L’affermazione di autonomia, ovvero di libertà, consiste nel rifiuto pratico di qualsivoglia autorità, delega e forma di rappresentanza.
Da intendersi sia come mezzo sia come fine, sia come metodo sia come principio.
È dunque un’attività che trova il proprio senso in se stessa, nella sua beata improduttività e inconcludenza. Il suo valore non si stabilisce in base a ipotetici risultati, ma solo in base alla sua intensità.
Chi non riesce a percepire ciò, a lasciarsene contagiare e incuriosire, ignora il significato profondo della parola educazione : non produzione in serie di idioti acquiescenti e remissivi ma (dal latino “ex-ducere”, condurre fuori) uscita, allegra rottura delle file del disciplinamento, coraggiosa evasione da una condizione di passiva ubbidienza.
Oggetto di severe critiche da parte di genitori insegnanti e giornalisti che di norma intonano all’unisono il ritornello l’autogestione è inutile non serve a niente è solo una perdita di tempo.
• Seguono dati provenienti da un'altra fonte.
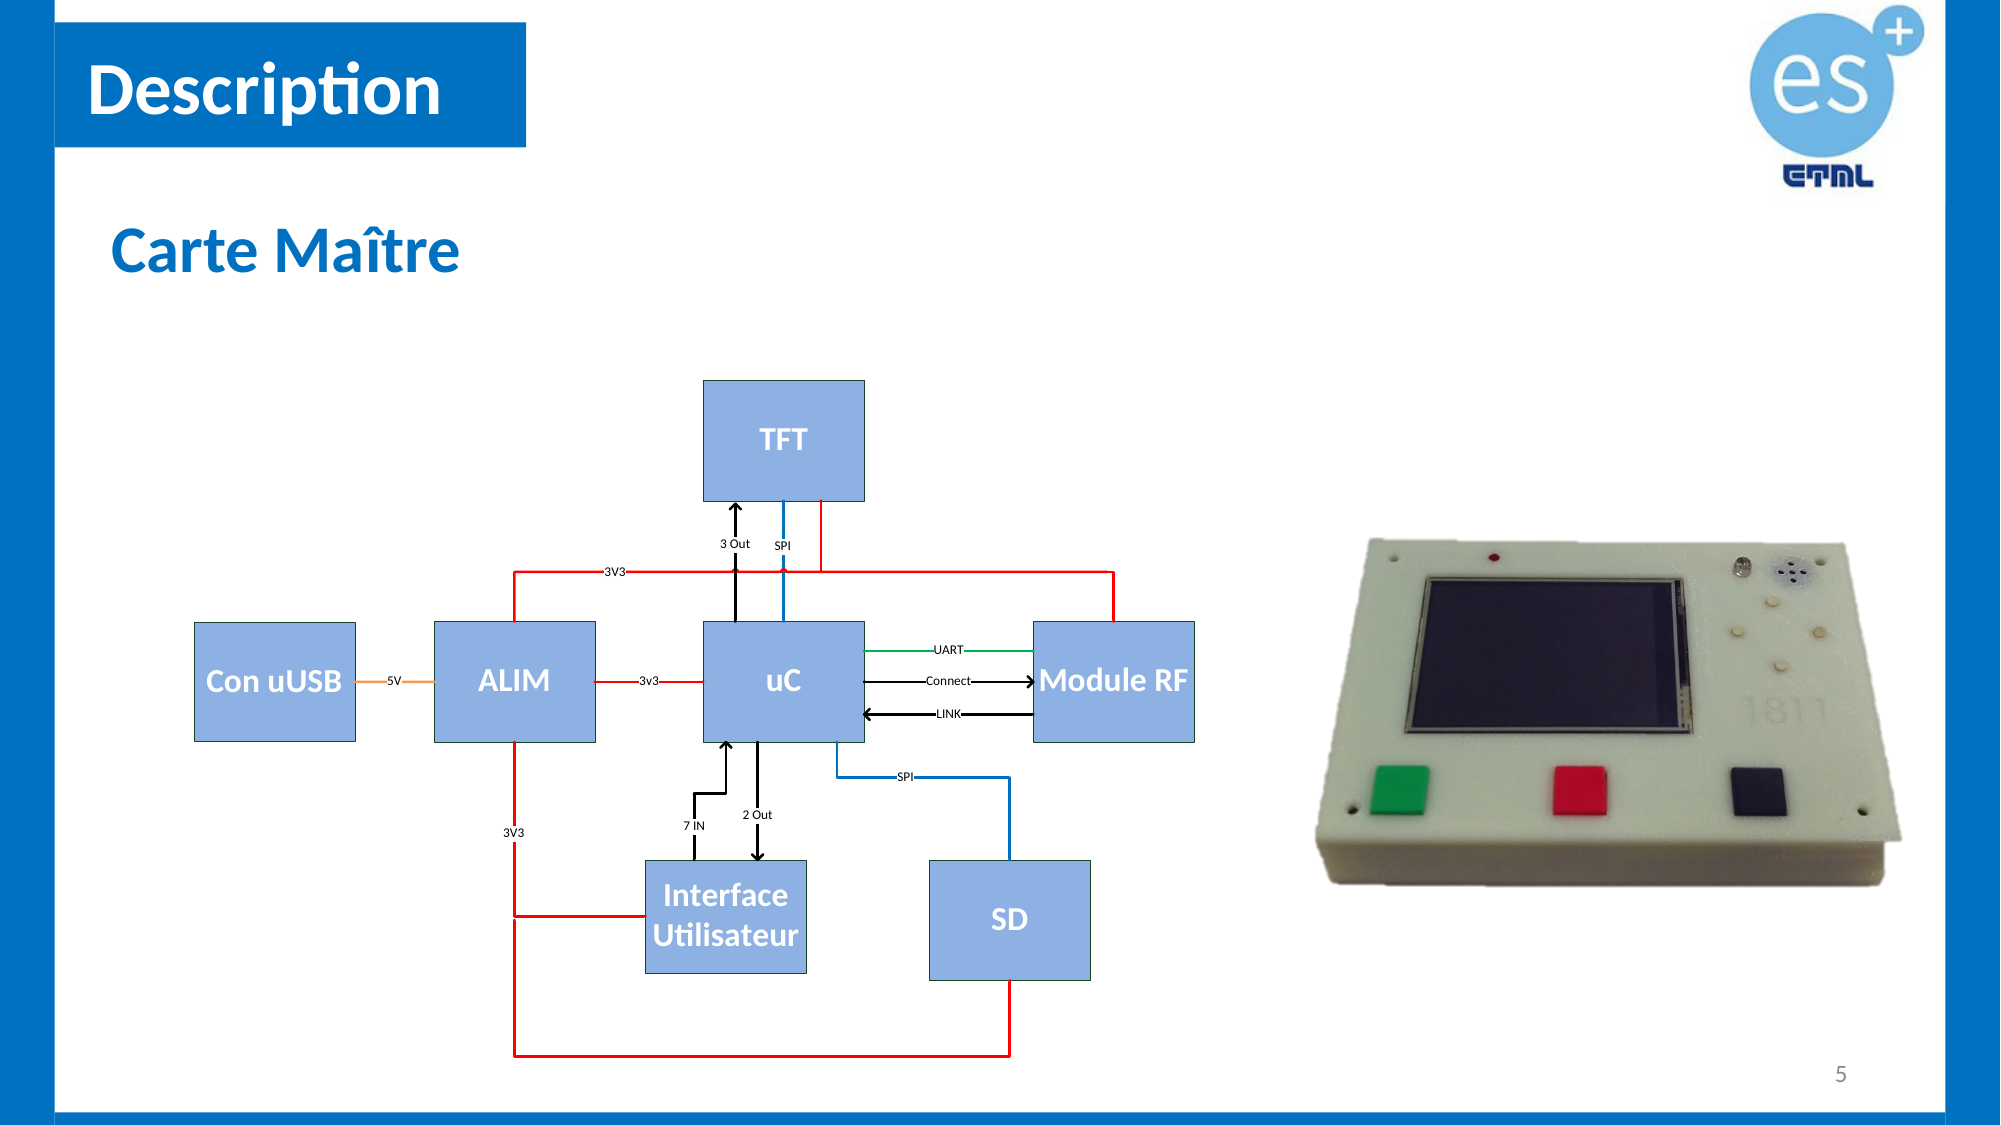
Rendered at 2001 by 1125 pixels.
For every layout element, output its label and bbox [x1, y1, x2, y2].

text_box [0, 0, 2000, 1125]
picture [1729, 0, 1946, 204]
text_box [94, 309, 1196, 1061]
picture [1278, 520, 1946, 915]
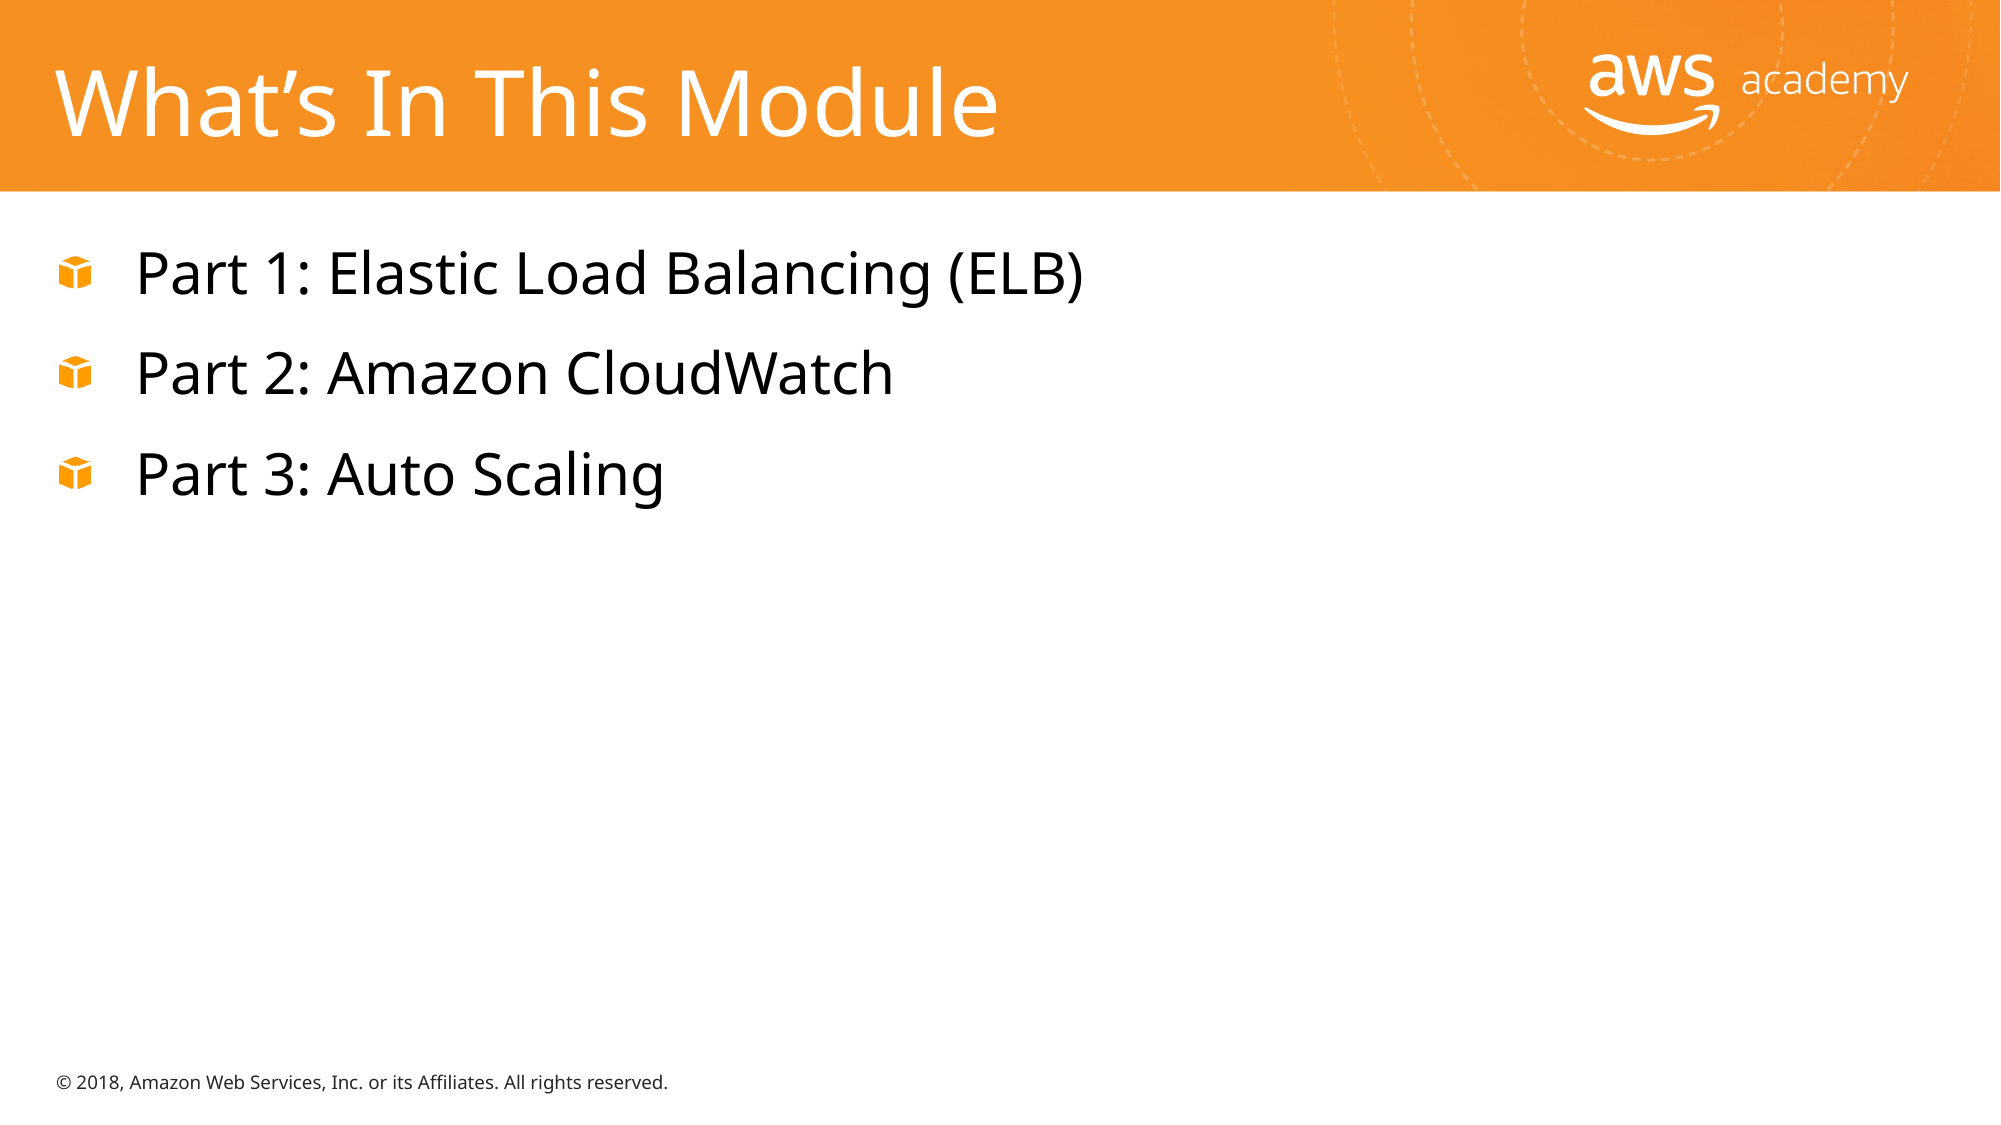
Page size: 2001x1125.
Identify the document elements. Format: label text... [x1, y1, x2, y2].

Occorre dare ragione a questi Grilli parlanti : un’autogestione non serve a nulla, nel senso che come ogni atto veramente libero e gratuito muove dal rifiuto di riconoscere, e quindi servire, qualsivoglia padrone.
Inoltre se il tempo è denaro l’unico criterio per valutare le nostre azioni è la funzionalità al profitto, allora proclamare un autogestione significa inaugurare una temporalità altra, non strumentale.
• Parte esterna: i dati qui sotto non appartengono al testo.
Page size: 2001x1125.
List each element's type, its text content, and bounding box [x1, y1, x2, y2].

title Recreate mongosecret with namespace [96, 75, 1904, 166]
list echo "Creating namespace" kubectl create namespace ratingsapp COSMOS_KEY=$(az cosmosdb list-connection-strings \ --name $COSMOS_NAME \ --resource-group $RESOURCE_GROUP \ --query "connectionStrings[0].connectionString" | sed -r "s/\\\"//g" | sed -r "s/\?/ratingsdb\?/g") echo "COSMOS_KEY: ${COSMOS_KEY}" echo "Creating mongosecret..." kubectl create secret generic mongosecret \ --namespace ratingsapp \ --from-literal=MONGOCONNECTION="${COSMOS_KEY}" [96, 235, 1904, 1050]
Perciò l’autogestione, quella vera non è esecuzione di un programma ma espressione dell’esigenza di interrompere la routine scolastica per fare altro.
L’occupazione mette in comune i suoi propri principi con l’autogestione ma li espande e potenzia, in quanto determina oltre alla riappropriazione del proprio tempo scolastico, l’occupazione dell’istituto anche negli orari di chiusura della scuola, e quindi il compimento, seppur temporaneo, dei concetti di autonomia e libertà.
Testo tratto da Nonostante Milano, 2008.